The origin of All Hallows Eve stretches back to pagan times and the seasonal celebration of Samhain. Learn how people came to celebrate the holiday known today as Halloween.
Tracing the Origin of All Hallows Eve
History of Samhain
In the culture of the ancient Celts, there were just two seasons to the year. Beltane covered the spring and summer months, while Samhain marked the end of summer, and with it the old year. The season of Samhain lasted through the autumn and winter months only to give way, once more, to Beltane.The Celts traditionally considered this day, October 31, the Celtic New Years Eve, and they celebrated the passing of the old year with a great feast.
The Feast of the Dead
Samhain was a time to remember the past and look forward to the future. As part of that tradition, the Celts took time to honor their dead. They believed on this one night, the veils between the worlds were very thin, and that the dead could come back to feast with family and friends. The Celts would place extra settings at their tables for these unseen guests. They would pile the plates with food, and fill the cups with drink. As the legend goes, the spirits could visit this realm until dawn's first light, and then they had to return to their tombs for another year.
Jack-O-Lanterns and Costumes
Another facet of the evening was going from house to house to share a drink in celebration, and revelers would masquerade dressed in disguises as part of the merriment.
Although this night was a time to feast and celebrate, not all the spirits were welcomed. Travelers on this night would hollow out a gourd, carve a scary face into it, and illuminate it with a candle to scare evil spirits away.
A Time for Divination
The Celts also believed that this night stood beyond the boundaries of normal time, and that it was the most fortuitous night of the year for peering into the future. Some of their methods seem more like simple children's games or old wives' tales, while other practitioners of the Old Faith held more elaborate rituals to find out what the coming year would bring.
Dawn of the Christian Era
As with most Pagan traditions and celebrations, the spreading Christian faith attempted to absorb Samhain and convert it into a new holiday that still carried aspects of the Feast of the Dead, but in a manner viewed acceptable to the budding church. Divination was forbidden since it was sternly viewed as meddling in the occult, but honoring the Christian dead was encouraged. The evening was to be considered as merely a prelude to All Saints Day on November 1, a day where all holy or "hallowed" souls were remembered. Instead of frolicking, the people were encouraged to use it as a night of reflection and preparation for the holy day to follow, and this was the official beginning of All Hallows Eve.

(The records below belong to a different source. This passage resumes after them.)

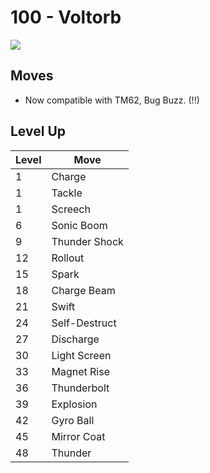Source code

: # 100 - Voltorb
![][100]

## Moves

 - Now compatible with TM62, Bug Buzz. (!!)

## Level Up

Level | Move
---   | ---
  1   | Charge
  1   | Tackle
  1   | Screech
  6   | Sonic Boom
  9   | Thunder Shock
 12   | Rollout
 15   | Spark
 18   | Charge Beam
 21   | Swift
 24   | Self-Destruct
 27   | Discharge
 30   | Light Screen
 33   | Magnet Rise
 36   | Thunderbolt
 39   | Explosion
 42   | Gyro Ball
 45   | Mirror Coat
 48   | Thunder



[100]: ../img/pokemon/100.png
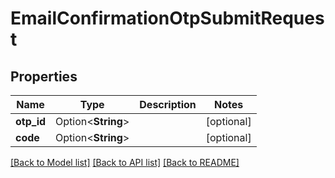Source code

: # EmailConfirmationOtpSubmitRequest

## Properties

Name | Type | Description | Notes
------------ | ------------- | ------------- | -------------
**otp_id** | Option<**String**> |  | [optional]
**code** | Option<**String**> |  | [optional]

[[Back to Model list]](../README.md#documentation-for-models) [[Back to API list]](../README.md#documentation-for-api-endpoints) [[Back to README]](../README.md)


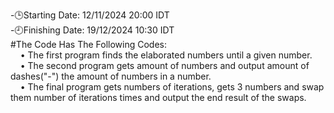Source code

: -🕒Starting Date: 12/11/2024 20:00 IDT<br />
-🕘Finishing Date: 19/12/2024 10:30 IDT<br />
#The Code Has The Following Codes:<br />
&nbsp;&nbsp;&nbsp;&nbsp;• The first program finds the elaborated numbers until a given number.<br />
&nbsp;&nbsp;&nbsp;&nbsp;• The second program gets amount of numbers and output amount of dashes("-") the amount of numbers in a number.<br />
&nbsp;&nbsp;&nbsp;&nbsp;• The final program gets numbers of iterations, gets 3 numbers and swap them number of iterations times and output the end result of the swaps.<br />
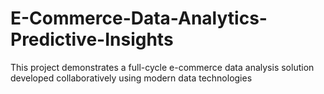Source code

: # E-Commerce-Data-Analytics-Predictive-Insights
This project demonstrates a full-cycle e-commerce data analysis solution developed collaboratively using modern data technologies
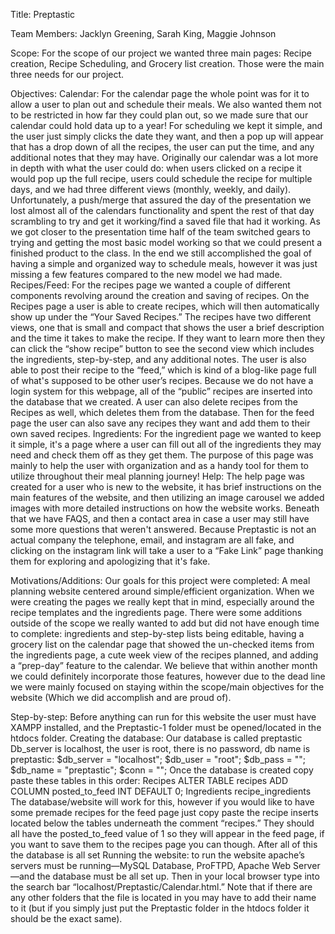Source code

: Title: Preptastic

Team Members: Jacklyn Greening, Sarah King, Maggie Johnson

Scope:  For the scope of our project we wanted three main pages: Recipe creation, Recipe Scheduling, and Grocery list creation. Those were the main three needs for our project.

Objectives: 
	Calendar: For the calendar page the whole point was for it to allow a user to plan out and schedule their meals. We also wanted them not to be restricted in how far they could plan out, so we made sure that our calendar could hold data up to a year! For scheduling we kept it simple, and the user just simply clicks the date they want, and then a pop up will appear that has a drop down of all the recipes, the user can put the time, and any additional notes that they may have. Originally our calendar was a lot more in depth with what the user could do: when users clicked on a recipe it would pop up the full recipe, users could schedule the recipe for multiple days, and we had three different views (monthly, weekly, and daily). Unfortunately, a push/merge that assured the day of the presentation we lost almost all of the calendars functionality and spent the rest of that day scrambling to try and get it working/find a saved file that had it working. As we got closer to the presentation time half of the team switched gears to trying and getting the most basic model working so that we could present a finished product to the class. In the end we still accomplished the goal of having a simple and organized way to schedule meals, however it was just missing a few features compared to the new model we had made.
	Recipes/Feed: For the recipes page we wanted a couple of different components revolving around the creation and saving of recipes. On the Recipes page a user is able to create recipes, which will then automatically show up under the “Your Saved Recipes.” The recipes have two different views, one that is small and compact that shows the user a brief description and the time it takes to make the recipe. If they want to learn more then they can  click the “show recipe” button to see the second view which includes the ingredients, step-by-step, and any additional notes. The user is also able to post their recipe to the “feed,” which is kind of a blog-like page full of what's supposed to be other user’s recipes. Because we do not have a login system for this webpage, all of the “public” recipes are inserted into the database that we created. A user can also delete recipes from the Recipes as well, which deletes them from the database. Then for the feed page the user can also save any recipes they want and add them to their own saved recipes.
	Ingredients: For the ingredient page we wanted to keep it simple, it's a page where a user can fill out all of the ingredients they may need and check them off as they get them. The purpose of this page was mainly to help the user with organization and as a handy tool for them to utilize throughout their meal planning journey! 
	Help: The help page was created for a user who is new to the website, it has brief instructions on the main features of the website, and then  utilizing an image carousel we added images with more detailed instructions on how the website works. Beneath that we have FAQS, and then a contact area in case a user may still have some more questions that weren't answered. Because Preptastic is not an actual company the telephone, email, and instagram are all fake, and clicking on the instagram link will take a user to a “Fake Link” page thanking them for exploring and apologizing that it's fake. 

Motivations/Additions: Our goals for this project were completed: A meal planning website centered around simple/efficient organization. When we were creating the pages we really kept that in mind, especially around the recipe templates and the ingredients page. There were some additions outside of the scope we really wanted to add but did not have enough time to complete: ingredients and step-by-step lists being editable, having a grocery list on the calendar page that showed the un-checked items from the ingredients page,  a cute week view of the recipes planned, and adding a “prep-day” feature to the calendar. We believe that within another month we could definitely incorporate those features, however due to the dead line we were mainly focused on staying within the scope/main objectives for the website (Which we did accomplish and are proud of).


Step-by-step: Before anything can run for this website the user must have XAMPP installed, and the Preptastic-1 folder must be opened/located in the htdocs folder. 
Creating the database:
Our database is called preptastic
Db_server is localhost, the user is root, there is no password, db name is preptastic: 
$db_server = "localhost";
$db_user = "root";
$db_pass = "";
$db_name = "preptastic";
$conn = "";
Once the database is created copy paste these tables in this order:
Recipes
ALTER TABLE recipes ADD COLUMN posted_to_feed INT DEFAULT 0;
Ingredients
recipe_ingredients
The database/website will work for this, however if you would like to have some premade recipes for the feed page just copy paste the recipe inserts located below the tables underneath the comment “recipes.” They should all have the posted_to_feed value of 1 so they will appear in the feed page, if you want to save them to the recipes page you can though. 
After all of this the database is all set
Running the website: to run the website apache’s servers must be running—MySQL Database,  ProFTPD, Apache Web Server—and the database must be all set up. Then in your local browser type into the search bar “localhost/Preptastic/Calendar.html.” Note that if there are any other folders that the file is located in you may have to add their name to it (but if you simply just put the Preptastic folder in the htdocs folder it should be the exact same).

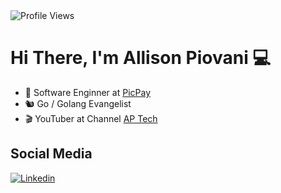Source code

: <img src="https://komarev.com/ghpvc/?username=piovani&color=yellow" alt="Profile Views" aligh="right" />

<h1 align="left">Hi There, I'm Allison Piovani 💻</h1>

- 🦾 Software Enginner at <a href="https://picpay.com/" target="_blank">PicPay</a>
- 🐿️ Go / Golang Evangelist
- 🎬 YouTuber at Channel <a href="https://www.youtube.com/@ap_tech0">AP Tech</a>

## Social Media
<a href="https://www.linkedin.com/in/allison-piovani/?locale=en_US" target="_blank">
  <img src="https://img.shields.io/badge/-Linkedin-05122A?style=flat&logo=linkedin&logoColor=007ACC" alt="Linkedin" />
</a>
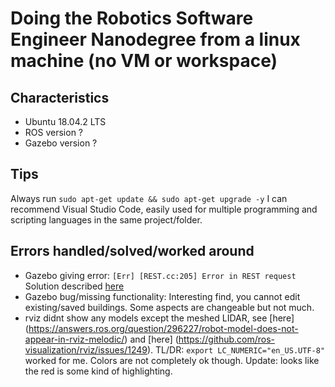 # Doing the Robotics Software Engineer Nanodegree from a linux machine (no VM or workspace)

## Characteristics
- Ubuntu 18.04.2 LTS
- ROS version ?
- Gazebo version ?

## Tips
Always run `sudo apt-get update && sudo apt-get upgrade -y`
I can recommend Visual Studio Code, easily used for multiple programming and scripting languages in the same project/folder.


## Errors handled/solved/worked around
- Gazebo giving error:
  `[Err] [REST.cc:205] Error in REST request`
  Solution described [here](https://bitbucket.org/osrf/gazebo/issues/2607/error-restcc-205-during-startup-gazebo)
- Gazebo bug/missing functionality:
    Interesting find, you cannot edit existing/saved buildings. Some aspects are changeable but not much.
- rviz didnt show any models except the meshed LIDAR, see [here] (https://answers.ros.org/question/296227/robot-model-does-not-appear-in-rviz-melodic/) and [here] (https://github.com/ros-visualization/rviz/issues/1249). TL/DR: `export LC_NUMERIC="en_US.UTF-8"` worked for me. Colors are not completely ok though. Update: looks like the red is some kind of highlighting.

Although the Christian church tried to phase out Samhain celebrations and practices, the origin of All Hallows Eve still echoes throughout the holiday now known simply as Halloween. For most people, this night's celebration is completely secular, yet many of the ancient traditions of Samhain remain part of the evening. Trick-or-treaters still go door-to-door seeking treats while wearing masks or full costumes for the evening. The Jack-O-Lantern lives on in the form of carved pumpkins that light porches and yards. Of course, the spirits still heavily influence the festivities through ghost stories told in the dark. Yet, there are those who still celebrate this night in the original sense, and use it to commune with nature and the spirits, as well as to seek knowledge of the future.